Exercise inputs
^^^^

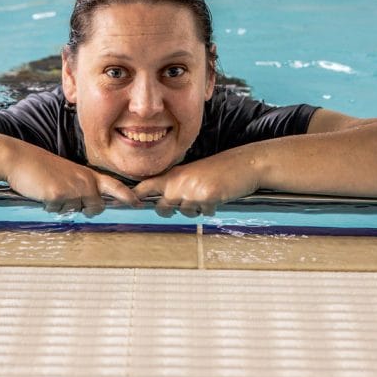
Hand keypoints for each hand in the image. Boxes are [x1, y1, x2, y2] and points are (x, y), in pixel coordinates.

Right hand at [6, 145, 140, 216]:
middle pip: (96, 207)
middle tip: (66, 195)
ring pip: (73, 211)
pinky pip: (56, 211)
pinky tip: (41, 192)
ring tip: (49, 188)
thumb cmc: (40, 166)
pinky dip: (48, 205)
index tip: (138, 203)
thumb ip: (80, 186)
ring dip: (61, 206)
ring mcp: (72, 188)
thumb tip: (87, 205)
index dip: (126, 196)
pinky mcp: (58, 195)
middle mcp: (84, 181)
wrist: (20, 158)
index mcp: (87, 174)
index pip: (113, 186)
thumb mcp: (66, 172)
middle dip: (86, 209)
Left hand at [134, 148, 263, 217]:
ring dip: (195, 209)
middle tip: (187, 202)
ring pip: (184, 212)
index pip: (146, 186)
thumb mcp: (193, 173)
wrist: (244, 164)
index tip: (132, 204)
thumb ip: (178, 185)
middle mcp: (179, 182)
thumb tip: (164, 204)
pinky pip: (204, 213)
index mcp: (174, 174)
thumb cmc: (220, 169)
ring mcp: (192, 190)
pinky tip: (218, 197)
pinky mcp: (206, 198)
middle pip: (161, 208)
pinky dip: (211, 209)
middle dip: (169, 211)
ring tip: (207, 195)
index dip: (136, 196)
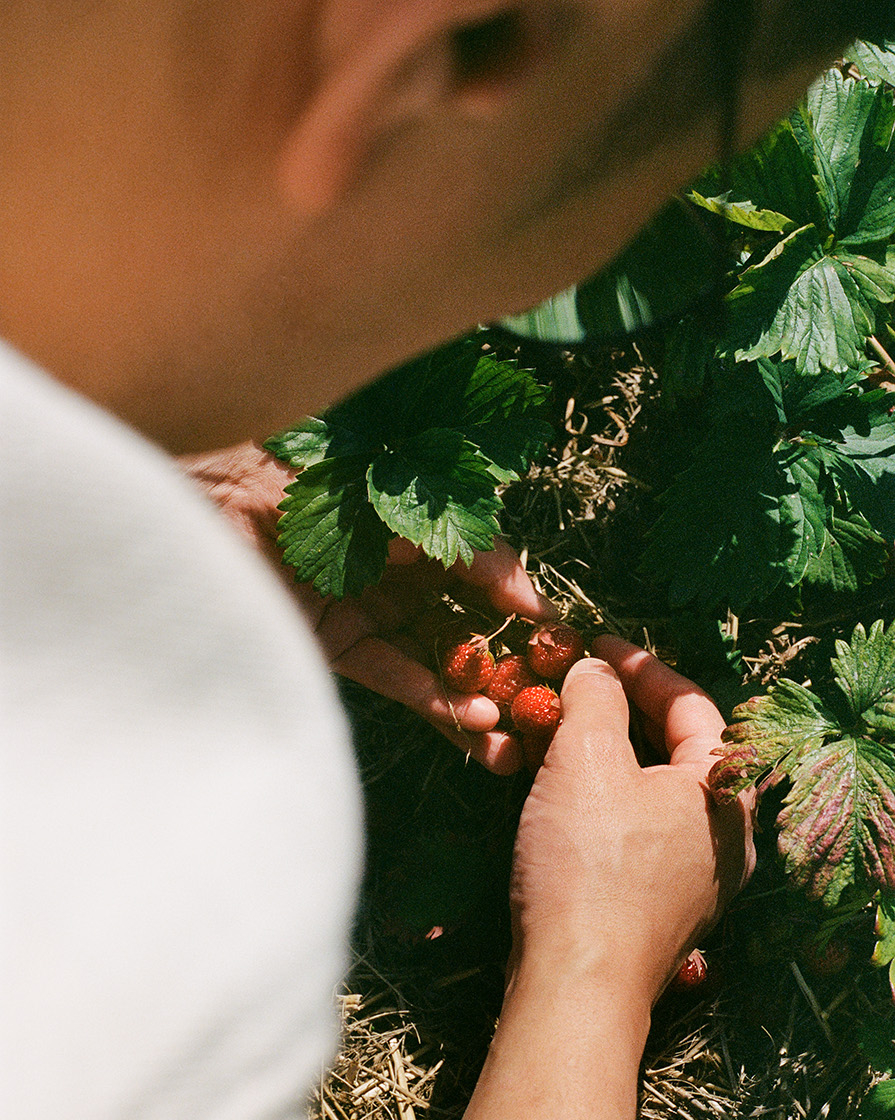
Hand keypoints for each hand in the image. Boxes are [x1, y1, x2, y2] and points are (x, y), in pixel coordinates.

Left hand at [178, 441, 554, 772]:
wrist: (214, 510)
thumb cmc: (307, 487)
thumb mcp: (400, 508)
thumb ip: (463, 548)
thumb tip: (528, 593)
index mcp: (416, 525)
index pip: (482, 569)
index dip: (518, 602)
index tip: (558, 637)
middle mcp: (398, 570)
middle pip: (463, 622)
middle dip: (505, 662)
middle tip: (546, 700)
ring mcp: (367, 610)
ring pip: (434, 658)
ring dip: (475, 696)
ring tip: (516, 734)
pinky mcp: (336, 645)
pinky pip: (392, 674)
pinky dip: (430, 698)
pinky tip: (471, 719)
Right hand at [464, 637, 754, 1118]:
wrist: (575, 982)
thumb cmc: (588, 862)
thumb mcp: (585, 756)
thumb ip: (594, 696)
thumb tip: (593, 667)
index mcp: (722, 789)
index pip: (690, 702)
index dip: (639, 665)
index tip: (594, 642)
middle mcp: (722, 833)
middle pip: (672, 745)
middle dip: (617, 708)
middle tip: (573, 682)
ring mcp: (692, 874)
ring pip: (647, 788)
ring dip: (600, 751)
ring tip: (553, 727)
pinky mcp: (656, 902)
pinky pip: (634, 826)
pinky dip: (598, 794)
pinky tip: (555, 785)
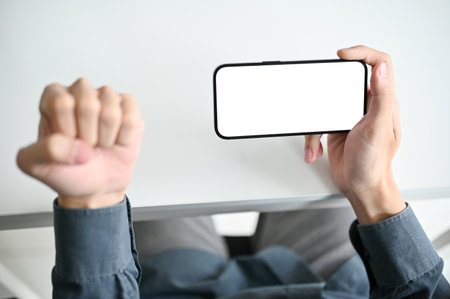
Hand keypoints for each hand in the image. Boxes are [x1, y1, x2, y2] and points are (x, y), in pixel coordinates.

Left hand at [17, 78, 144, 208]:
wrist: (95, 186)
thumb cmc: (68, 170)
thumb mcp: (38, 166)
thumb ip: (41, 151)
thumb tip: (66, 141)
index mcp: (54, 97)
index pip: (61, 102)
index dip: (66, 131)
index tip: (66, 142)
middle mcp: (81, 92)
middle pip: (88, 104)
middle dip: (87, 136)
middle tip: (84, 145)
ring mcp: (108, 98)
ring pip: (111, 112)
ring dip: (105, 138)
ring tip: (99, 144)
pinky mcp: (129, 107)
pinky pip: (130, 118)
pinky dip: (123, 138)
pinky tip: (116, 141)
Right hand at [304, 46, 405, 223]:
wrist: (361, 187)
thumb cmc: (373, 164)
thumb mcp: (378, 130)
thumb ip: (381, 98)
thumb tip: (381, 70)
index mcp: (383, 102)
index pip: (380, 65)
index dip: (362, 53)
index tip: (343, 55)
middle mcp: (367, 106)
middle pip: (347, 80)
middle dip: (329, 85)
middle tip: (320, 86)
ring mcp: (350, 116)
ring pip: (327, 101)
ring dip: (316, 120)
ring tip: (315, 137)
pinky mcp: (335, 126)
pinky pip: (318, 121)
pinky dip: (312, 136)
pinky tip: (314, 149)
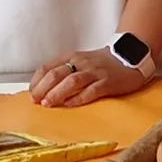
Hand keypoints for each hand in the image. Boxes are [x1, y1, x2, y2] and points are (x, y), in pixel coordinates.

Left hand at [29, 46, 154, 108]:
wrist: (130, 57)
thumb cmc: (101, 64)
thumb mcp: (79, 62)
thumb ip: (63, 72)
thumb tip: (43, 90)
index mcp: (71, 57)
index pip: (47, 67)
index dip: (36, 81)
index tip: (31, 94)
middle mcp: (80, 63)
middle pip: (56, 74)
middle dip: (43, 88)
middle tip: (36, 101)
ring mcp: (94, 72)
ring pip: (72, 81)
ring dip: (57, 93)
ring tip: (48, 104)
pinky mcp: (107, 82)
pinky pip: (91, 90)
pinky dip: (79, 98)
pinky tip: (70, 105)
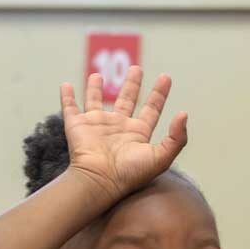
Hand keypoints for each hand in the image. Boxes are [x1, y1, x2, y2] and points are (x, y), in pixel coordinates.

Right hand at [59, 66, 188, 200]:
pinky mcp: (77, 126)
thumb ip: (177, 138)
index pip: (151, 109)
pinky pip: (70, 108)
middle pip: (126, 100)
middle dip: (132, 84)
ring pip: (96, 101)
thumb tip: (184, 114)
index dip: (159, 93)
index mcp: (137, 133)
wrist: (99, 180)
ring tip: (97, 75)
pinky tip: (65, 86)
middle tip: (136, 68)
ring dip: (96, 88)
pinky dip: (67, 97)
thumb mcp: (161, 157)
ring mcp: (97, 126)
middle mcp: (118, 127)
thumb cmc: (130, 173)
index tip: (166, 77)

^^^^

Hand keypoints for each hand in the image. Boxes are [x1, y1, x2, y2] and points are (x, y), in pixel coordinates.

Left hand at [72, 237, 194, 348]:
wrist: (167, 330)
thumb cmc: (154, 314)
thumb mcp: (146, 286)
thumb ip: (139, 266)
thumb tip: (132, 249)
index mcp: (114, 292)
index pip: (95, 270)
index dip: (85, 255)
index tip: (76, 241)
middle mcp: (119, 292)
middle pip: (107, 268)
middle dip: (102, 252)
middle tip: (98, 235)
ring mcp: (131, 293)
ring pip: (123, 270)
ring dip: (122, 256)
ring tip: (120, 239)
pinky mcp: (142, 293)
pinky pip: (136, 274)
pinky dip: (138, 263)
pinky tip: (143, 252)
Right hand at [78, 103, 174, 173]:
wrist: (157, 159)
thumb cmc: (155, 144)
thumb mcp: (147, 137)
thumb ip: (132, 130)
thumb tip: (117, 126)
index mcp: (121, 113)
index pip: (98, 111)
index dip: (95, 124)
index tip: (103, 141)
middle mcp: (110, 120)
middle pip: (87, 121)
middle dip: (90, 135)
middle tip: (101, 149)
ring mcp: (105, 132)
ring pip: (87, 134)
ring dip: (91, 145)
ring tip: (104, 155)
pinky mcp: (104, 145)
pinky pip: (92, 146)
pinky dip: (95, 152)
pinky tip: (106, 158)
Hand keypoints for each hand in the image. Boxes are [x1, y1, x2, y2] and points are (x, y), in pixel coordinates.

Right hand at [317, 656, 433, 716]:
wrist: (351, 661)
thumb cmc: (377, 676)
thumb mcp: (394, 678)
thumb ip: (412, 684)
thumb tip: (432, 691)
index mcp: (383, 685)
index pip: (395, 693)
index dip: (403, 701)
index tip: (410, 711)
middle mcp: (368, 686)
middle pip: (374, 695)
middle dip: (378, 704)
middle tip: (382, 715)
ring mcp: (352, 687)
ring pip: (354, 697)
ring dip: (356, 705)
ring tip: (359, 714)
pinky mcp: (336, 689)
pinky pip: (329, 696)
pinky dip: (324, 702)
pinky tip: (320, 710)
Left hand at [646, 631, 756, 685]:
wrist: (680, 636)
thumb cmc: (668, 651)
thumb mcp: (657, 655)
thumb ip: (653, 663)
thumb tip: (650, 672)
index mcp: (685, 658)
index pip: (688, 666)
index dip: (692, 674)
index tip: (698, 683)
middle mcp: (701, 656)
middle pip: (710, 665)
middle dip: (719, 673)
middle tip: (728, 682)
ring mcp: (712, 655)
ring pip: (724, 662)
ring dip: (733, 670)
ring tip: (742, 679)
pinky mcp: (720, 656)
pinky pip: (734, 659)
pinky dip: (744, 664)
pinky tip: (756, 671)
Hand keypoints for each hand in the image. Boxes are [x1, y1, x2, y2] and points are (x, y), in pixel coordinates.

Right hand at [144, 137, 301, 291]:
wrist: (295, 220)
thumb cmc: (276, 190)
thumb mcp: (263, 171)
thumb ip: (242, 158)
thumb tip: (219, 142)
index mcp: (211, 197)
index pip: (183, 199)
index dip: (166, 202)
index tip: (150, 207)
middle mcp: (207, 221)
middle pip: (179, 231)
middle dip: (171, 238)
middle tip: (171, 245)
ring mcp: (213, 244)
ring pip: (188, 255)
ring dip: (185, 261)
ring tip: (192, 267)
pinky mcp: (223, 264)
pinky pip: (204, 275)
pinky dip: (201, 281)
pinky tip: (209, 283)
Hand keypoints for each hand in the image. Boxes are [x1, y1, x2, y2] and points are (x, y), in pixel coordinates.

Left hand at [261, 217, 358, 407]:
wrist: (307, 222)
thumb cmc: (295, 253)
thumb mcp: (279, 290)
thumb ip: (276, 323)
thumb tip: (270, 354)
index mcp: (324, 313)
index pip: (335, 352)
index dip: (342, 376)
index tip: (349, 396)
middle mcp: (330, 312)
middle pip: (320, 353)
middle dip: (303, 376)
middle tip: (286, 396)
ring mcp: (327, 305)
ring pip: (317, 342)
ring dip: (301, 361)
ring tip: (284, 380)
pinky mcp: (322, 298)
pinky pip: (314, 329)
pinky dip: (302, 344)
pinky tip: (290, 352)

^^^^

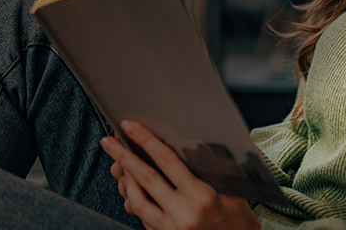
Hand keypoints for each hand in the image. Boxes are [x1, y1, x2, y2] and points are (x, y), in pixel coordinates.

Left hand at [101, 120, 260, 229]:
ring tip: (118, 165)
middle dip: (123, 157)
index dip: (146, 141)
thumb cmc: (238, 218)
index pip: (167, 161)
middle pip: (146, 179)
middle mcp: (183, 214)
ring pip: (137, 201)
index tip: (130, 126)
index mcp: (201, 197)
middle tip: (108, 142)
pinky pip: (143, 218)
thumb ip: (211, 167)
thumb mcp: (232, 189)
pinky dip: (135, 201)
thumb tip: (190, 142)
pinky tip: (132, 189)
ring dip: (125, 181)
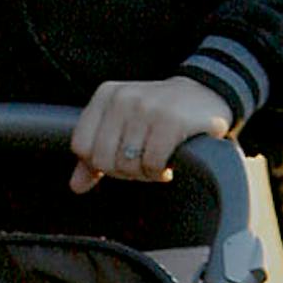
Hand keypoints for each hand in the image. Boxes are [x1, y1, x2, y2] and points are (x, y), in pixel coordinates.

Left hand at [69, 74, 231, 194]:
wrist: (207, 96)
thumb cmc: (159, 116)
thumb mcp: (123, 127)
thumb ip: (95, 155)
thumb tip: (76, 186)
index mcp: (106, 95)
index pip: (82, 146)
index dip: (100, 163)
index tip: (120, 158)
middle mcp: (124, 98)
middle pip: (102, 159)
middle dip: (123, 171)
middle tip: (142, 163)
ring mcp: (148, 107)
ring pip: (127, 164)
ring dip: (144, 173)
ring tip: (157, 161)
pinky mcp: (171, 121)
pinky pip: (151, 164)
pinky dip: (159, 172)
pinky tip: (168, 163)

^^^^

Problem to solve
Go line by line through the data and copy any that contain "Right".

Exercise response
Right hand at [6, 145, 140, 216]:
Right hand at [464, 637, 754, 1118]:
Right hand at [304, 46, 405, 223]:
Right hand at [59, 66, 188, 200]:
Right hand at [78, 103, 174, 173]:
Right hand at [317, 656, 433, 716]:
Right hand at [144, 137, 301, 291]:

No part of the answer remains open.